Unexpected Arrivals(42)
9
James
Cora called Sunday night to see how things had gone at my dad’s party. It was nice to hear her voice, even if the conversations were surface level and came at two in the morning—time zones were a killer, but I didn’t give a shit. I’d make it work to hear her sing in my ear every time she said “hello.” We never discussed anything of importance, yet somehow, the familiarity seemed to spark what both of us had missed in our relationship the last year before she’d left.
I’d set aside my hope for salvaging the us part of the equation—temporarily—in favor of rebuilding the friendship. Neither of us had said those three magic words, or even mentioned the possibility of getting back together. However, every time we hung up the phone, we told the other we missed them. It had taken the place of the intimacy while confirming the tie.
“I’m sorry I haven’t checked on you before now.” Her apology seemed forced or maybe uncertain, or it could be the fog of sleep still hovering in my mind.
“It’s not a big deal. I assumed you were busy.” I had. We weren’t together. She wasn’t obligated to answer every time I called. Part of me felt like we’d taken several steps back, although the truth was we couldn’t take very many forward while we were thousands of miles apart.
“Drake was in town, so I had a lot going on.”
I hated even hearing the man’s name.
Moreover, I hated how much control he had with Cora, yet I couldn’t say anything. I had no right to question what she did or why. Drake Halifax made me want to vomit. I could have dealt with her being with Henry or Arthur—two guys she hung out with from work—or even some random bloke she met out on the town. It was knowing Drake was the reason the two of us weren’t together that made me resent the hell out of him.
I had no clue what to say that wouldn’t give my heart away, so I kept it superficial. “I’m sure having the big boss in town is stressful.” I hoped she got my innuendo. I hoped for a confession—an admission of what had really happened. Maybe if I knew for certain that she’d carried a flame for him, then I could let her go so she could be happy. And if she vehemently denied any wrongdoing, then I could let my heart find its way back to her. As it stood, I felt like a moron who’d been played until she’d boarded the plane for Paris.
“He just expects perfection, and it’s hard to deliver. I’m good at what I do, James, but that man has me questioning every decision I make. I feel inferior when he’s around—so does every other member of his staff.”
Whether it was fear, anxiety, or trepidation, something hung heavy in her voice, and I doubted she would share it with me. It was much easier to save face if one never admitted the truth.
“You wanted to play with the big dogs. Drake’s experience comes at a price. Like you said, being mentored by one of the best in the business will put you in a position to make some serious waves in the industry once you’ve served your time.”

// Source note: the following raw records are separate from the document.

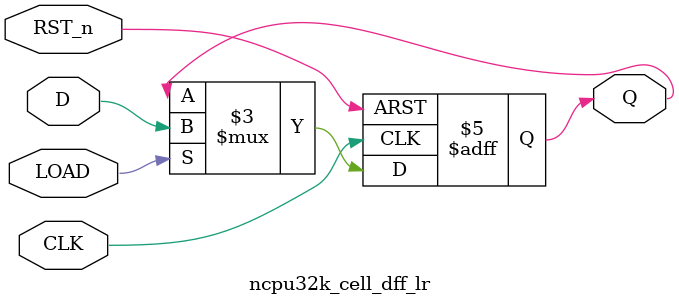
<source format=v>
/**@file
 * Cell - DFF (Data Flip Flop) with Load and Reset Port.
 */

/***************************************************************************/
/*  Nano-cpu 32000 (Scalable Ultra-Low-Power Processor)                    */
/*                                                                         */
/*  Copyright (C) 2019 cassuto <psc-system@outlook.com>, China.            */
/*  This project is free edition; you can redistribute it and/or           */
/*  modify it under the terms of the GNU Lesser General Public             */
/*  License(GPL) as published by the Free Software Foundation; either      */
/*  version 2.1 of the License, or (at your option) any later version.     */
/*                                                                         */
/*  This project is distributed in the hope that it will be useful,        */
/*  but WITHOUT ANY WARRANTY; without even the implied warranty of         */
/*  MERCHANTABILITY or FITNESS FOR A PARTICULAR PURPOSE.  See the GNU      */
/*  Lesser General Public License for more details.                        */
/***************************************************************************/

module ncpu32k_cell_dff_lr # (
   parameter DW = 1, // Data Width in bits
   parameter RST_VECTOR = {DW{1'b0}}
)
(
   input CLK,
   input RST_n,
   input LOAD,
   input [DW-1:0] D, // Data input
   output reg [DW-1:0] Q // Data output
);
   always @(posedge CLK or negedge RST_n) begin
     if (!RST_n)
       Q <= RST_VECTOR;
     else if (LOAD)
       Q <= #1 D;
   end
endmodule

</source>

“Yeah, if I ever escape.” She let out a long sigh that held the weight of more to follow. “I feel like I sold my soul to the devil. The more I learn from women around here, the more I feel like I made a mistake.”
Rolling over in bed, I lay on my back and watched the fan spin into a dizzying frenzy in the dark room. I had to play the game. I couldn’t just come out and ask how she couldn’t know fucking her boss would end up screwing her career over in the long run. “How so?”
“He gets you with these huge salaries and promotions. Reels people in with big customers and high-profile projects—the high is like an addiction. Each one tops the last, and I’m constantly searching for one that’s bigger and better. The little ones get you through to the next fix, but he expects the next fix to be brewing while you’re still reveling in the one that got you high in the first place. I’ve reached the point where I can’t enjoy the success because I’m afraid of the fall that might follow.”
Not the answer I’d assumed she’d give. “So you’re not the only one under Drake’s wing, huh?”
“God no, I’m one of many. And he thinks women have an eye for detail men don’t, so he leans toward females when he’s scouting for talent. It’s cutthroat—women are catty as hell and don’t have any problem stepping on each other to get ahead. Nothing like a spiked heel to the eye to wake you up.”
“I hope you mean that figuratively and not literally.”
I couldn’t help but think of them stepping over each other naked in Drake Halifax’s hotel room while he played each one a different tune of romance. My hands started to shake as I imagined his skin touching Cora’s. It made me sick to think of the way he manipulated women—although mostly, just one.
She laughed yet didn’t respond to my comment about the shoe.
“Are you not going to leave at the end of your contract?”
“I don’t know. I’m trying to save as much money as I can so my salary won’t be a driving force if I return to the States to find a job.”
I couldn’t stifle the chuckle that escaped my lips or the sarcasm that followed. “It’s not like you need the money, Cora. You could live off your inheritance and trust fund for the rest of your life. So could your kids and multiple generations after them. If you decide to leave, you can leave.” It pissed me off to listen to her act like she didn’t have options. We all had options, and we all made choices. Cora chose to stay in Paris under Drake’s thumb.